Scan the records below for lines with the word "ржаной", then state how many you find and nothing else.

+---+

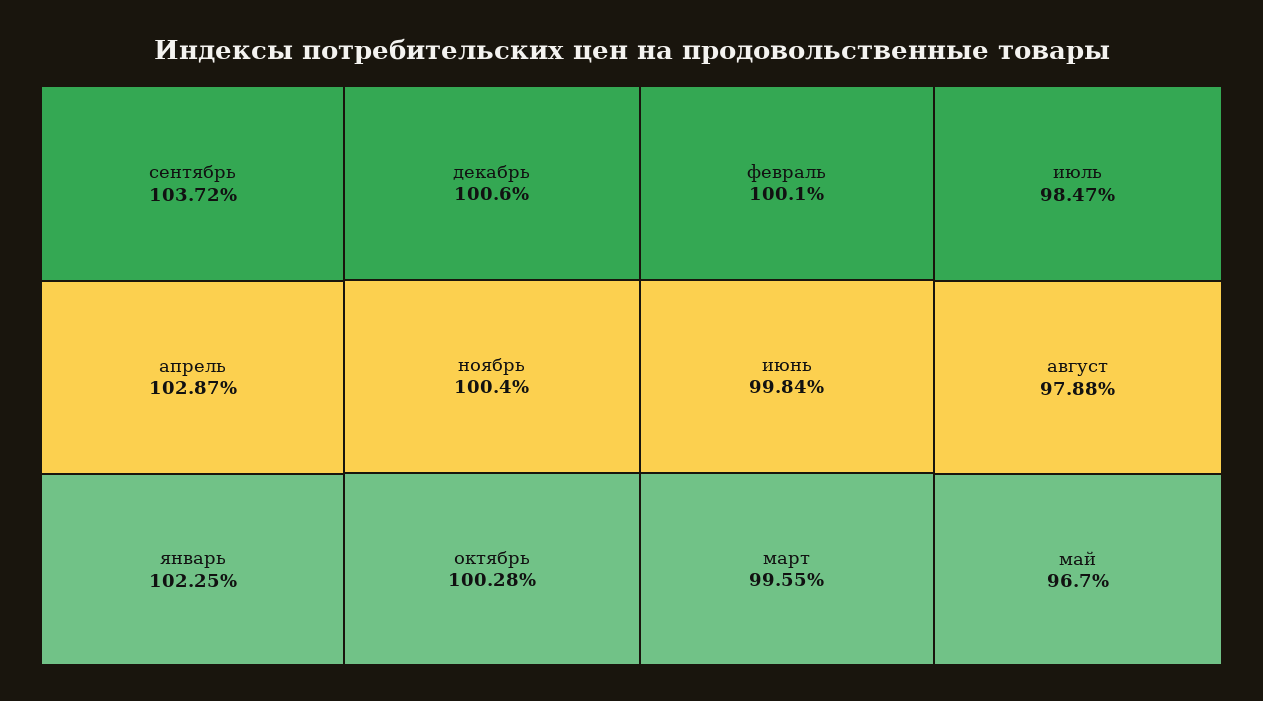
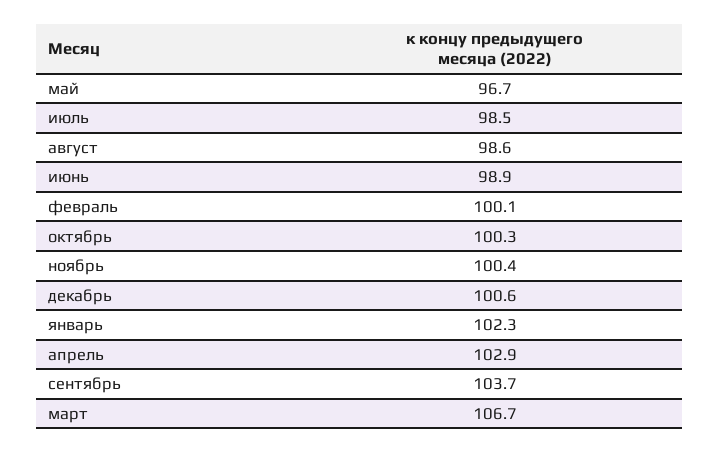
  {
    "сентябрь": 103.72,
    "апрель": 102.87,
    "январь": 102.25,
    "декабрь": 100.6,
    "ноябрь": 100.4,
    "октябрь": 100.28,
    "февраль": 100.1,
-   "июнь": 99.84,
+   "июнь": 98.9,
-   "март": 99.55,
+   "март": 106.7,
    "июль": 98.47,
-   "август": 97.88,
+   "август": 98.6,
    "май": 96.7
  }

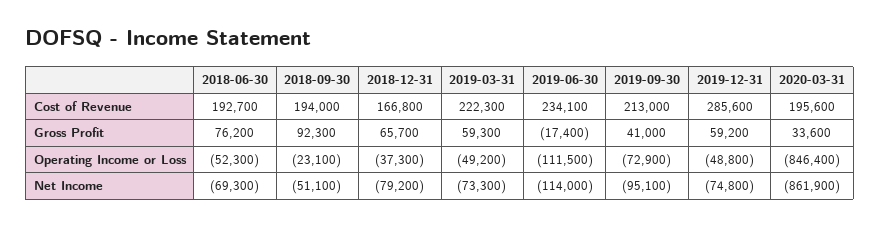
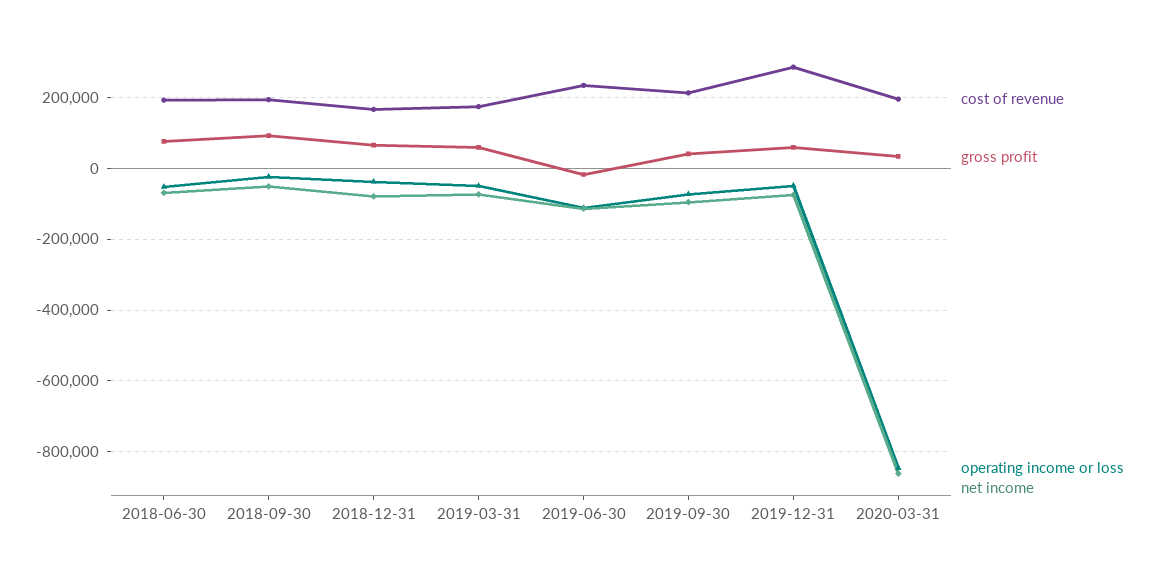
  {
    "Cost of Revenue": {
      "2018-06-30": 192700,
      "2018-09-30": 194000,
      "2018-12-31": 166800,
-     "2019-03-31": 222300,
+     "2019-03-31": 180000,
      "2019-06-30": 234100,
      "2019-09-30": 213000,
      "2019-12-31": 285600,
      "2020-03-31": 195600
    },
    "Gross Profit": {
      "2018-06-30": 76200,
      "2018-09-30": 92300,
      "2018-12-31": 65700,
      "2019-03-31": 59300,
      "2019-06-30": -17400,
      "2019-09-30": 41000,
      "2019-12-31": 59200,
      "2020-03-31": 33600
    },
    "Operating Income or Loss": {
      "2018-06-30": -52300,
      "2018-09-30": -23100,
      "2018-12-31": -37300,
      "2019-03-31": -49200,
      "2019-06-30": -111500,
      "2019-09-30": -72900,
      "2019-12-31": -48800,
      "2020-03-31": -846400
    },
    "Net Income": {
      "2018-06-30": -69300,
      "2018-09-30": -51100,
      "2018-12-31": -79200,
      "2019-03-31": -73300,
      "2019-06-30": -114000,
      "2019-09-30": -95100,
      "2019-12-31": -74800,
      "2020-03-31": -861900
    }
  }

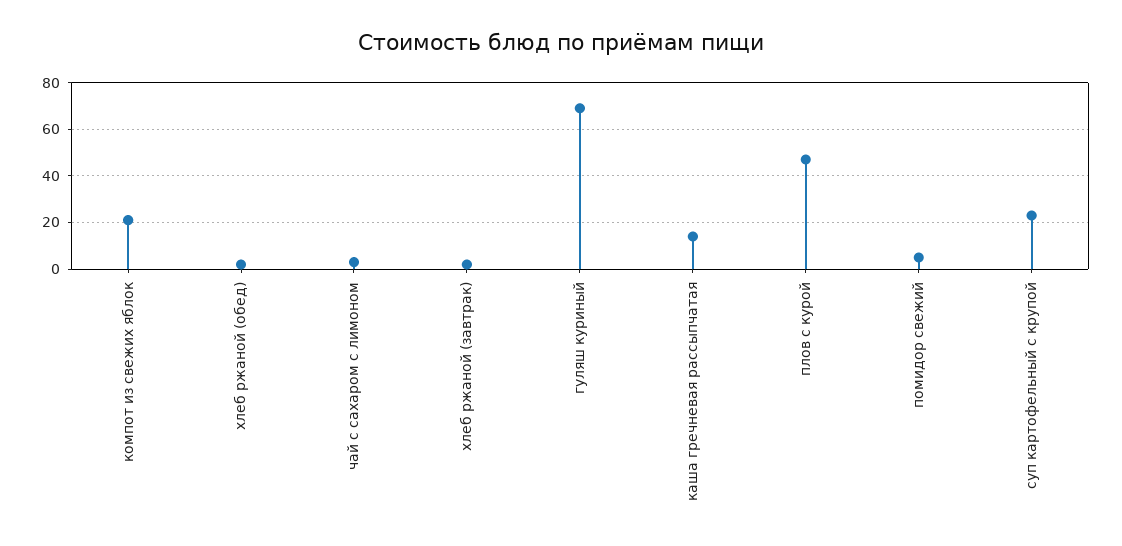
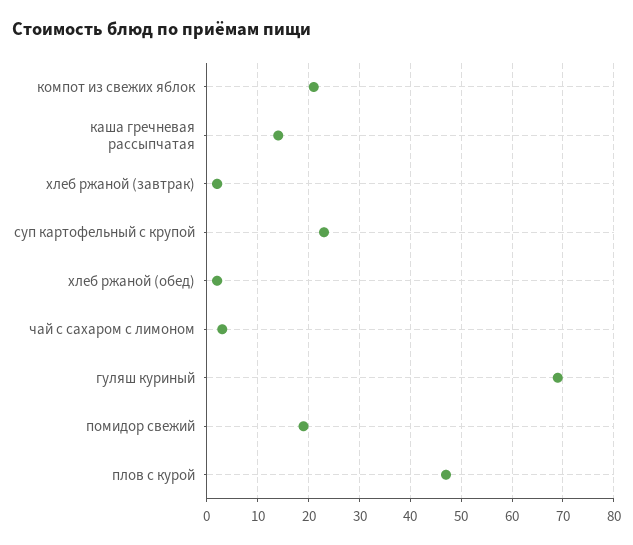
  {
    "компот из свежих яблок": 20,
    "хлеб ржаной (обед)": 0,
    "чай с сахаром с лимоном": 5,
    "хлеб ржаной (завтрак)": 0,
    "гуляш куриный": 70,
    "каша гречневая рассыпчатая": 15,
    "плов с курой": 45,
-   "помидор свежий": 5,
+   "помидор свежий": 20,
    "суп картофельный с крупой": 25
  }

+---+

## EXPECTED ANSWER
2